(Dataset items)
•••••

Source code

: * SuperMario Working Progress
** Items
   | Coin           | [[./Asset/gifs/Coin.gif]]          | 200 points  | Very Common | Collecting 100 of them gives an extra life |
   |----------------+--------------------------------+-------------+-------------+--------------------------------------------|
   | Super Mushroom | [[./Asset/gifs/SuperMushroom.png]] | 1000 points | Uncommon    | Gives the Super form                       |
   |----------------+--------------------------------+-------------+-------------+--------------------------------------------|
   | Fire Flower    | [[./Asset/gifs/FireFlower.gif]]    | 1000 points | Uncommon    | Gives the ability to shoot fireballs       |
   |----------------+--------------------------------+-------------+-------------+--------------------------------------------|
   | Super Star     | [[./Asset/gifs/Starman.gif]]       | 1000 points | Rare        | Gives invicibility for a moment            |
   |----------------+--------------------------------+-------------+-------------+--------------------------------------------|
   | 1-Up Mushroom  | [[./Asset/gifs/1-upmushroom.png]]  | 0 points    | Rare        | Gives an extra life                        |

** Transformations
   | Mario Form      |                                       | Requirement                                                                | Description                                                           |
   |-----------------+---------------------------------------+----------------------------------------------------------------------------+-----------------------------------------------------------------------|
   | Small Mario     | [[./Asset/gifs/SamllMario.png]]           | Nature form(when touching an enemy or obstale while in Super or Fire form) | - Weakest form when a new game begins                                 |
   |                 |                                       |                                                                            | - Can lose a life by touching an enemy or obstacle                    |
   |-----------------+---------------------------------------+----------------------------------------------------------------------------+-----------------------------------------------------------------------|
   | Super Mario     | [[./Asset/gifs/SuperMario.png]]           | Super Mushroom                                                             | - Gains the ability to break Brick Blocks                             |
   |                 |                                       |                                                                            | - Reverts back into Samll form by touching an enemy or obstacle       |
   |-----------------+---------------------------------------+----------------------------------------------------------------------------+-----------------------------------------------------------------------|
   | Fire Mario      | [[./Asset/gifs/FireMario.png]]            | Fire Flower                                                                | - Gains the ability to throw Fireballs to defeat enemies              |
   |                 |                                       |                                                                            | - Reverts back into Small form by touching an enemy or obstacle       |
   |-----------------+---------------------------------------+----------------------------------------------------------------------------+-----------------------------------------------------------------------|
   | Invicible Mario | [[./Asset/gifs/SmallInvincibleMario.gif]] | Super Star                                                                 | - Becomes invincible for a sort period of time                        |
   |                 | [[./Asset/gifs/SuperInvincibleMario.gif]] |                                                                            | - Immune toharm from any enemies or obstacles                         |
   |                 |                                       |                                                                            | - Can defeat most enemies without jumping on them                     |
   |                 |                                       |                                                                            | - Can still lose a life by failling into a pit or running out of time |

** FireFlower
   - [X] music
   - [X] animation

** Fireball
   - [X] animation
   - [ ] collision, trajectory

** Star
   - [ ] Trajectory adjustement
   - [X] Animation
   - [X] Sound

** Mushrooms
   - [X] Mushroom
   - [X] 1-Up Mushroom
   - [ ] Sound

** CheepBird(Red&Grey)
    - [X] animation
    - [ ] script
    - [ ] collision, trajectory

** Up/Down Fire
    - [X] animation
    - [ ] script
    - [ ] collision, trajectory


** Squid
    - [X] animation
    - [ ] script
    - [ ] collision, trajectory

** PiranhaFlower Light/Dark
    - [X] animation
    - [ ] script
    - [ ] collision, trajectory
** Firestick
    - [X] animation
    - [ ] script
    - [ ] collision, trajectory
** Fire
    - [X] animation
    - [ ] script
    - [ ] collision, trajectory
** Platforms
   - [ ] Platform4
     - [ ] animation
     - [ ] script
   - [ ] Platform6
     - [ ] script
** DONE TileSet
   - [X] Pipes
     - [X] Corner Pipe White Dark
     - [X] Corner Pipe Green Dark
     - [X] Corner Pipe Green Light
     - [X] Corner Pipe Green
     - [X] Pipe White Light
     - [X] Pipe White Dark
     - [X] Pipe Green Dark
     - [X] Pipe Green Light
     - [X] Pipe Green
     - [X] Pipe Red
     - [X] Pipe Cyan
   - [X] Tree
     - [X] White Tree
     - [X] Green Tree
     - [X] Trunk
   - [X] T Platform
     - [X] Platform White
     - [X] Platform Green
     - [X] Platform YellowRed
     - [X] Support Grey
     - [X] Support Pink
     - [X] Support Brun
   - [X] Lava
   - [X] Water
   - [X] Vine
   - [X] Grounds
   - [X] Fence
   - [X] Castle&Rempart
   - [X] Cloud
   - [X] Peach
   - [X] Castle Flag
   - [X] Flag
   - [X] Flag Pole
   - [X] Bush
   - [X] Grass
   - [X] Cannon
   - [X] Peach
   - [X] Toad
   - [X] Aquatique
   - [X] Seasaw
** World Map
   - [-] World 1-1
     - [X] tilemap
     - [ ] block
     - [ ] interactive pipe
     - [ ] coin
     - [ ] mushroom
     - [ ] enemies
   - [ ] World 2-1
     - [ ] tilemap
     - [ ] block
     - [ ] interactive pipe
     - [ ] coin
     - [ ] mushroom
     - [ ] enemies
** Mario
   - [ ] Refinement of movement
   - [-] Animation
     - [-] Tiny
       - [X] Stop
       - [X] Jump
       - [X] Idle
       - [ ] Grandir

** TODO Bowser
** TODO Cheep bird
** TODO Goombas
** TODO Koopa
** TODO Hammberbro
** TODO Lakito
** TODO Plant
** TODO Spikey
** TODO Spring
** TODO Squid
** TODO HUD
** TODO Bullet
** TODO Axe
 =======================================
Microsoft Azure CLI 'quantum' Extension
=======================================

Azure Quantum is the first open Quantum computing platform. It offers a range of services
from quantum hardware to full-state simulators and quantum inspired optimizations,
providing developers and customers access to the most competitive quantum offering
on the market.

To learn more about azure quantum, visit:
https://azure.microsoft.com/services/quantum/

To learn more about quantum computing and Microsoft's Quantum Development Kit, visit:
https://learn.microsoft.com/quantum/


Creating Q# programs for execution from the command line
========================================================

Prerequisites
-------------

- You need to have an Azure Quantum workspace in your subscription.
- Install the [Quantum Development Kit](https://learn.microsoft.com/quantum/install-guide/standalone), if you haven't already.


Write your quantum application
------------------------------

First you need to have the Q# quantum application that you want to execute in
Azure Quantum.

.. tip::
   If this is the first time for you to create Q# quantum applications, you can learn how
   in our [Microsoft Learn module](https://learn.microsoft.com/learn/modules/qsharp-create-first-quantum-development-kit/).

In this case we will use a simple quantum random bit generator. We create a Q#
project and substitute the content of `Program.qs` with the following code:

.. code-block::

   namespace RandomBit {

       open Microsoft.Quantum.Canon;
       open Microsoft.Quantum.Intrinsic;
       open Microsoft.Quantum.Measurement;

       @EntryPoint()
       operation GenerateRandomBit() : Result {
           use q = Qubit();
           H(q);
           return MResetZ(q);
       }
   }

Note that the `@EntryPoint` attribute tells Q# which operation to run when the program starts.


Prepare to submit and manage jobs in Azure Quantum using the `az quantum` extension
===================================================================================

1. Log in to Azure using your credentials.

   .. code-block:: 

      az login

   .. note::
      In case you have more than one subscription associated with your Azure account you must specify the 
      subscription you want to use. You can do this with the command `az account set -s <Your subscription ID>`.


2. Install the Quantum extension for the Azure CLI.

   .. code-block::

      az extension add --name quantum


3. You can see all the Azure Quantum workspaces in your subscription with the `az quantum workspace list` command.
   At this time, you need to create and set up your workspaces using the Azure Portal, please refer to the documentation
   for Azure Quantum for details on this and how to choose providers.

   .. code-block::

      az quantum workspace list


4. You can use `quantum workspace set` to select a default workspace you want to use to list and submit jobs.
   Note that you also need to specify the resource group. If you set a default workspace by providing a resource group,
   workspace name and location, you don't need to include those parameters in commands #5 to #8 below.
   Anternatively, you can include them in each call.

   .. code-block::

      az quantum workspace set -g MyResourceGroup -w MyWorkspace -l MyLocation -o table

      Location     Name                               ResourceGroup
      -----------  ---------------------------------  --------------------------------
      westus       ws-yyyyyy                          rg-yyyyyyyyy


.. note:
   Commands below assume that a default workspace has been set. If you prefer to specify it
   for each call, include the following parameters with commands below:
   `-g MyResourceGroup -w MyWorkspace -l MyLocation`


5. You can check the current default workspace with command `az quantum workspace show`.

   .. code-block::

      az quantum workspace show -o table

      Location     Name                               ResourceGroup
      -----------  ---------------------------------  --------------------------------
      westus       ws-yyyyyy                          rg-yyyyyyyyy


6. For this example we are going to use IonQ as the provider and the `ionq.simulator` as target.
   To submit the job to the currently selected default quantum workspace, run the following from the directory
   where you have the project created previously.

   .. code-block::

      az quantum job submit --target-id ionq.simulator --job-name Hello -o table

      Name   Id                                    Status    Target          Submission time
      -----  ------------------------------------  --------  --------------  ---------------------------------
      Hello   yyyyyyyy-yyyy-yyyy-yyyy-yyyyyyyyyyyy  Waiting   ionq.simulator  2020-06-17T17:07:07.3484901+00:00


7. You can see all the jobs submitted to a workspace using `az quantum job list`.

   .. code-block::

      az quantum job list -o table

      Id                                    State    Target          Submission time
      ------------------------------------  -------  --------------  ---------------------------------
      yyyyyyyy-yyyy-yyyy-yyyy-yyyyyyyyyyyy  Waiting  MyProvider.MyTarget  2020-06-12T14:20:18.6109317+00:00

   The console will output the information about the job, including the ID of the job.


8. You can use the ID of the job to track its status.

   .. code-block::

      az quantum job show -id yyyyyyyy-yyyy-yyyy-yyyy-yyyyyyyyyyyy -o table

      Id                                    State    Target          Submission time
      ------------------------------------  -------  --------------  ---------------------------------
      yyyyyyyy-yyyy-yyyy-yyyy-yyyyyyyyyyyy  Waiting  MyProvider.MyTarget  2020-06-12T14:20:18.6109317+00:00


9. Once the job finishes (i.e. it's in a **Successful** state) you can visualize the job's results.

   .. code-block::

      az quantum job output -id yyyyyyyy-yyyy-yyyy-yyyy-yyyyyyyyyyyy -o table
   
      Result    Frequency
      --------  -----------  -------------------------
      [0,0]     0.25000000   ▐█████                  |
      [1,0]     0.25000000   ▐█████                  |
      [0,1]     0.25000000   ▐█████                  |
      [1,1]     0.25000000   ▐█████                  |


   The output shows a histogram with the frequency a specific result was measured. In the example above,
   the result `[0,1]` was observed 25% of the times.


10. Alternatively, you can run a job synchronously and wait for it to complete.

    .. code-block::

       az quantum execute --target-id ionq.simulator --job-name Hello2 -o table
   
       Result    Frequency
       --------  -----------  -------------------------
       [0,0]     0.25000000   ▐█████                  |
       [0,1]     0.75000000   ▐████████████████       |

•••••

Give only the count of lines in the data that include the string "defeat".

2